Monday, July 12th, 2010
Pollution long a concern
Grand Lake water quality first studied 38 years ago
By Janie Southard
GRAND LAKE - Folks who remember the good old days when Grand Lake was clear must have really good - and long - memories extending well into the last century. A 1972 Daily Standard story tells of the first scientific research project conducted via pontoon on the lake, described then as murky, polluted water.
Former Daily Standard writer John Rasberry described in an April 1972 article the effort of the newly-formed Mercer-Auglaize Environmental Research Association (MAERA) team, which included Wright State University-Lake Campus professors Bill Norris and Ken Strickland.
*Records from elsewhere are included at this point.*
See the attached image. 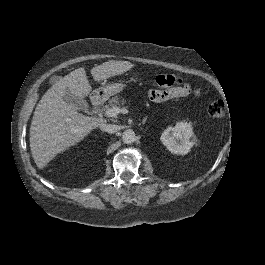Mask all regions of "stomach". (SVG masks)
<instances>
[{
  "label": "stomach",
  "mask_w": 265,
  "mask_h": 265,
  "mask_svg": "<svg viewBox=\"0 0 265 265\" xmlns=\"http://www.w3.org/2000/svg\"><path fill=\"white\" fill-rule=\"evenodd\" d=\"M123 85L116 83V84H106L103 85L102 87L98 88L95 92L96 94L104 97H109L115 93H118L122 90Z\"/></svg>",
  "instance_id": "obj_1"
}]
</instances>
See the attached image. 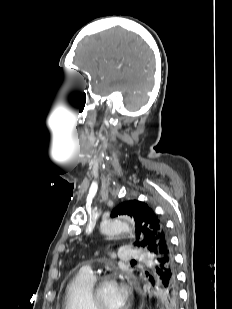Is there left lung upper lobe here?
I'll return each mask as SVG.
<instances>
[{"mask_svg":"<svg viewBox=\"0 0 232 309\" xmlns=\"http://www.w3.org/2000/svg\"><path fill=\"white\" fill-rule=\"evenodd\" d=\"M128 215L135 221L137 236L134 245L143 248L153 257L162 239H169L163 222L144 202L130 200L118 205L111 217Z\"/></svg>","mask_w":232,"mask_h":309,"instance_id":"5c2ea615","label":"left lung upper lobe"}]
</instances>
Norris described the purpose of the group's voyages onto the lake as beginning the "complicated and probably long drawn-out process of learning precisely what pollutants ... are contaminating the lake." He continued that the focus was to identify "the problems that we'll have to solve before we can eliminate the overall problem of one badly polluted lake."
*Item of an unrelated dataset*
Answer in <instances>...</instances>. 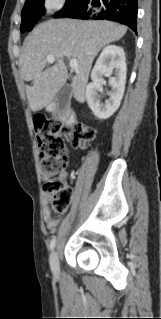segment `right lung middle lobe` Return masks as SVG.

What happened to MAERA is unknown.
Focus again has turned to pollution problems in Grand Lake. The state, for the second consecutive year, is advising people to avoid contact with the water due to excessive toxin levels from blue-green algae blooms. A restoration group has formed, state legislators have toured the water and local people are speaking out on what needs to be done to stop the demise of the lake.
Strickland remembers that first water sampling adventure of 38 years ago, which was described by the newspaper as driving "a large glass tube into the lake bottom for core samples."
"Yes, that was my job but the equipment broke so it was the only trip I was on," Strickland said. "Although I think they did go out other times. What I found was not the muck we expected, but a hard glacial clay."
Professor Norris is deceased, but some of his papers on the sampling trips, which were scheduled for once a month for a full year, may still exist. Lake Campus Professor Robert Hiskey said most of Norris' findings have been borrowed or lost over the years.
"There may be some boxed up in archives. But the problem with the lake has always been the same: Runoff nutrients are feeding the (bacteria). It was the same then as now," Hiskey said.
The article states the group - two Lake Campus professors and seven lay people - had several dry runs before the first excursion to take samples at 10 sites. They boarded the Ohio Division of Parks and Recreation pontoon, operated by Bruce Goodenough, at Jack's landing and headed for the first site at Little Chickasaw Creek. While Strickland probed the bottom for core samples, Jim Loughran conducted depth, temperature, turbidity and humidity tests and measured wave height.
The late Jack Kishler collected water samples for algae tests and Gwen Silvers tested for oxygen content and quality. The late Rudolfs Ozolins of Wapakoneta collected half-gallon samples for metals analysis. Assisting the group was Tom O'Brien, chair of MAERA.
Others on that long ago trip were Rick Holmes, Ken Uhlenhake, Linda Ellinger, Greg Bornhorst and Joe Grieshop.
They were not far into that first discovery trip when the early spring weather delivered a big setback.
"After a (few) hours of bouncing around in a guardrail-less pontoon on wind-whipped waves and suffering from frigid weather, participants in a water sampling field trip decided to cut short the ride around the lake due to cold (literally) feet," Rasberry wrote.
The cold weather sidelined the group after only three site visits: Little Chickasaw, Big Chickasaw and Prairie Creek inlets. Three other sites were tested that afternoon: Montezuma, Grassy and Coldwater Creek inlets.
Norris told Rasberry that the work could be pure tedium and reading about it could become even more tedious before the answer was found.
"That's too bad, really, because projects such as ours need public support and people do not normally support something in which they have no interest," he said. "We'll have to hope that future thoughts of a sweet-tasting glass of water and swimming in a lake free of disease-bearing bacteria will be enough to keep the public on our side."